Data for this task:
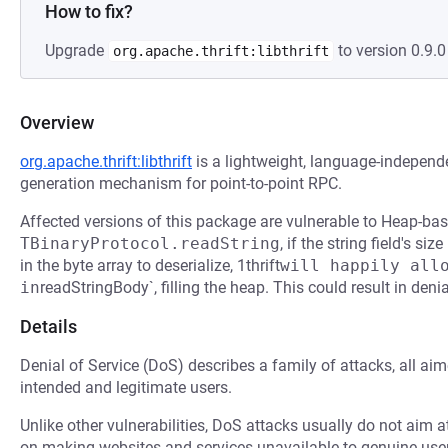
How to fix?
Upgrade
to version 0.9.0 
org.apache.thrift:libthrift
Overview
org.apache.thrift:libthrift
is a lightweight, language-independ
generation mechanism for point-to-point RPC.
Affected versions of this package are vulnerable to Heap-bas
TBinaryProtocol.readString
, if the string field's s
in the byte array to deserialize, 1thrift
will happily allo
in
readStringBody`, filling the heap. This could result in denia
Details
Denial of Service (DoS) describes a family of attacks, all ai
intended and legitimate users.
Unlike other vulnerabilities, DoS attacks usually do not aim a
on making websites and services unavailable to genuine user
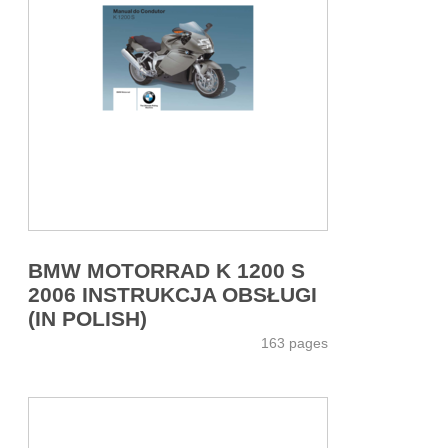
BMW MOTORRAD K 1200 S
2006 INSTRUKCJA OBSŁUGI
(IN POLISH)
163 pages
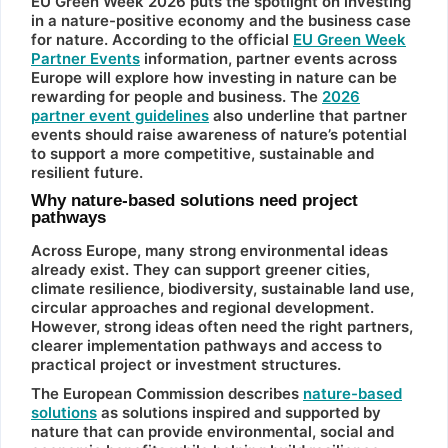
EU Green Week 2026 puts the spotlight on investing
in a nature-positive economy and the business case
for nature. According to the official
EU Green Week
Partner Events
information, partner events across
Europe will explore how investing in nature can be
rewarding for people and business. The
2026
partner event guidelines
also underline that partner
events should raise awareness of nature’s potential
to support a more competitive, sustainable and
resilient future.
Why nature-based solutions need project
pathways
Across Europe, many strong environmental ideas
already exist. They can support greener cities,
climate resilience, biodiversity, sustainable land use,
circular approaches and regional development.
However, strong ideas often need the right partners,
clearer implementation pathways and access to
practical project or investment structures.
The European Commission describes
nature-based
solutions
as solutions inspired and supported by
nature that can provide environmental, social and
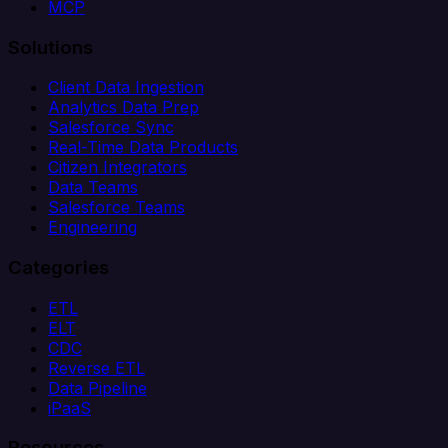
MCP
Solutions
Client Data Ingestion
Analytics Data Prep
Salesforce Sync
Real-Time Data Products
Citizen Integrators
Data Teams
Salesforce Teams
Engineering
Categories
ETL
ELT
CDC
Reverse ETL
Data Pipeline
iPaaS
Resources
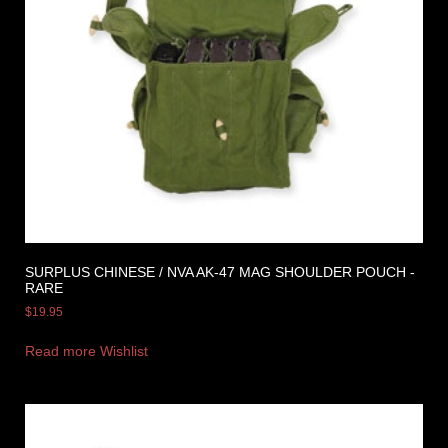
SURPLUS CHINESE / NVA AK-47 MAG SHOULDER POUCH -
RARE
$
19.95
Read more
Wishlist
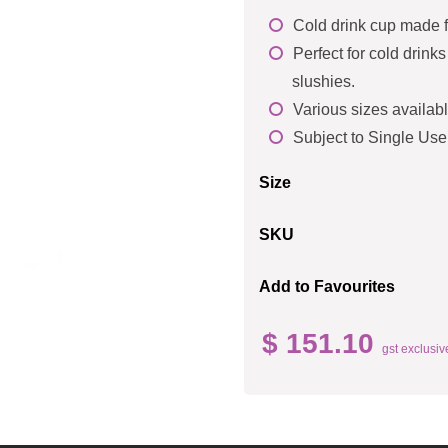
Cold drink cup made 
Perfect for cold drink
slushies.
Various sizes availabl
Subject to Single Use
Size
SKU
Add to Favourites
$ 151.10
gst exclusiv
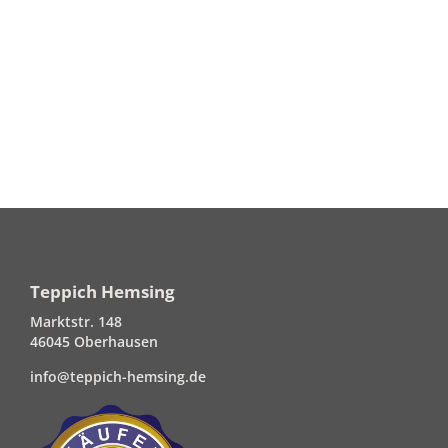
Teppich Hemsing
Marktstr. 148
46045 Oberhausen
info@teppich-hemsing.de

Work request: Every line above carrying the word "nature" needs to be shown.

Reply:
in a nature-positive economy and the business case
for nature. According to the official
Europe will explore how investing in nature can be
events should raise awareness of nature’s potential
Why nature-based solutions need project
nature-based
nature that can provide environmental, social and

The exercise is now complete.